> Exercise requirements: Give the records back in full, exactly as they read.

(Collected data)

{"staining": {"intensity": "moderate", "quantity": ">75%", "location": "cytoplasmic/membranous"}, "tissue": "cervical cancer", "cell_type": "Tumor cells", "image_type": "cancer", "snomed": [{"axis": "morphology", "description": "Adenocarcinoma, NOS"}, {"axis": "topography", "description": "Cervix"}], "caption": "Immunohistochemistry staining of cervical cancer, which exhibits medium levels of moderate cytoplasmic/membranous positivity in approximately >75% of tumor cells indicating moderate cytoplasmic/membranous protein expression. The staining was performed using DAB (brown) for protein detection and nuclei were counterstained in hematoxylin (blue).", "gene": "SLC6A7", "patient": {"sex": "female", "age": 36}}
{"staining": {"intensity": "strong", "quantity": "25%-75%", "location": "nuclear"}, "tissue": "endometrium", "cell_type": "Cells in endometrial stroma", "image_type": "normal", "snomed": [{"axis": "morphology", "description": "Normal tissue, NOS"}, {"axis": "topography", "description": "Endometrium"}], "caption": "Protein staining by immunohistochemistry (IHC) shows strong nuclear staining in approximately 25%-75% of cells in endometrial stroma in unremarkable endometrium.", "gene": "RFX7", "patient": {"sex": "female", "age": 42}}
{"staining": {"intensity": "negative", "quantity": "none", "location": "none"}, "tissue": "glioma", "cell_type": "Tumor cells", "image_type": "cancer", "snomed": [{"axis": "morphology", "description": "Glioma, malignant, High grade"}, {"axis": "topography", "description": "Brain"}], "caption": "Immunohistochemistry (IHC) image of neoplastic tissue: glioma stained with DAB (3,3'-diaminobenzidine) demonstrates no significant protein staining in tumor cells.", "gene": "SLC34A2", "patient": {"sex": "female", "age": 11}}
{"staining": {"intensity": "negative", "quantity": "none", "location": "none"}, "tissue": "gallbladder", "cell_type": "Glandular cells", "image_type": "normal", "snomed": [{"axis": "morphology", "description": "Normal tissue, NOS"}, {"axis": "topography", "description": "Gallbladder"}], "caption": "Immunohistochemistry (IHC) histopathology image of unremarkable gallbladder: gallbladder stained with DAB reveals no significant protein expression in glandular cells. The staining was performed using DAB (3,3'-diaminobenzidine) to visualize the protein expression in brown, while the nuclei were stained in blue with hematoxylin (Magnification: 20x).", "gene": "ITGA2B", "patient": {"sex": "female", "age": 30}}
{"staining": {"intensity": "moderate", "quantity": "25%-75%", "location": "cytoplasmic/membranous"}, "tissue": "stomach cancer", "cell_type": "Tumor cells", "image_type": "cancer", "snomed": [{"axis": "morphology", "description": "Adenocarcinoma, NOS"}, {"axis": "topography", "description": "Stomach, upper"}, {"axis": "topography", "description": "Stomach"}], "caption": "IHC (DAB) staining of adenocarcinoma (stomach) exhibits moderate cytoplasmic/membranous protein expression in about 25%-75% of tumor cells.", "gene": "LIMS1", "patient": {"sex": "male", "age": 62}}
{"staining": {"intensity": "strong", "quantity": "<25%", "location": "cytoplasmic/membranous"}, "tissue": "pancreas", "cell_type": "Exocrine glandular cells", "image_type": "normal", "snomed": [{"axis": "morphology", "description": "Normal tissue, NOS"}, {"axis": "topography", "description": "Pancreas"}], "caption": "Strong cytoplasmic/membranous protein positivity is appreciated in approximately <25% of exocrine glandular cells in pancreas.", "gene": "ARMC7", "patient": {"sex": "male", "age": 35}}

> Task answer:
{"staining": {"intensity": "moderate", "quantity": ">75%", "location": "cytoplasmic/membranous"}, "tissue": "cervical cancer", "cell_type": "Tumor cells", "image_type": "cancer", "snomed": [{"axis": "morphology", "description": "Adenocarcinoma, NOS"}, {"axis": "topography", "description": "Cervix"}], "caption": "Immunohistochemistry staining of cervical cancer, which exhibits medium levels of moderate cytoplasmic/membranous positivity in approximately >75% of tumor cells indicating moderate cytoplasmic/membranous protein expression. The staining was performed using DAB (brown) for protein detection and nuclei were counterstained in hematoxylin (blue).", "gene": "SLC6A7", "patient": {"sex": "female", "age": 36}}
{"staining": {"intensity": "strong", "quantity": "25%-75%", "location": "nuclear"}, "tissue": "endometrium", "cell_type": "Cells in endometrial stroma", "image_type": "normal", "snomed": [{"axis": "morphology", "description": "Normal tissue, NOS"}, {"axis": "topography", "description": "Endometrium"}], "caption": "Protein staining by immunohistochemistry (IHC) shows strong nuclear staining in approximately 25%-75% of cells in endometrial stroma in unremarkable endometrium.", "gene": "RFX7", "patient": {"sex": "female", "age": 42}}
{"staining": {"intensity": "negative", "quantity": "none", "location": "none"}, "tissue": "glioma", "cell_type": "Tumor cells", "image_type": "cancer", "snomed": [{"axis": "morphology", "description": "Glioma, malignant, High grade"}, {"axis": "topography", "description": "Brain"}], "caption": "Immunohistochemistry (IHC) image of neoplastic tissue: glioma stained with DAB (3,3'-diaminobenzidine) demonstrates no significant protein staining in tumor cells.", "gene": "SLC34A2", "patient": {"sex": "female", "age": 11}}
{"staining": {"intensity": "negative", "quantity": "none", "location": "none"}, "tissue": "gallbladder", "cell_type": "Glandular cells", "image_type": "normal", "snomed": [{"axis": "morphology", "description": "Normal tissue, NOS"}, {"axis": "topography", "description": "Gallbladder"}], "caption": "Immunohistochemistry (IHC) histopathology image of unremarkable gallbladder: gallbladder stained with DAB reveals no significant protein expression in glandular cells. The staining was performed using DAB (3,3'-diaminobenzidine) to visualize the protein expression in brown, while the nuclei were stained in blue with hematoxylin (Magnification: 20x).", "gene": "ITGA2B", "patient": {"sex": "female", "age": 30}}
{"staining": {"intensity": "moderate", "quantity": "25%-75%", "location": "cytoplasmic/membranous"}, "tissue": "stomach cancer", "cell_type": "Tumor cells", "image_type": "cancer", "snomed": [{"axis": "morphology", "description": "Adenocarcinoma, NOS"}, {"axis": "topography", "description": "Stomach, upper"}, {"axis": "topography", "description": "Stomach"}], "caption": "IHC (DAB) staining of adenocarcinoma (stomach) exhibits moderate cytoplasmic/membranous protein expression in about 25%-75% of tumor cells.", "gene": "LIMS1", "patient": {"sex": "male", "age": 62}}
{"staining": {"intensity": "strong", "quantity": "<25%", "location": "cytoplasmic/membranous"}, "tissue": "pancreas", "cell_type": "Exocrine glandular cells", "image_type": "normal", "snomed": [{"axis": "morphology", "description": "Normal tissue, NOS"}, {"axis": "topography", "description": "Pancreas"}], "caption": "Strong cytoplasmic/membranous protein positivity is appreciated in approximately <25% of exocrine glandular cells in pancreas.", "gene": "ARMC7", "patient": {"sex": "male", "age": 35}}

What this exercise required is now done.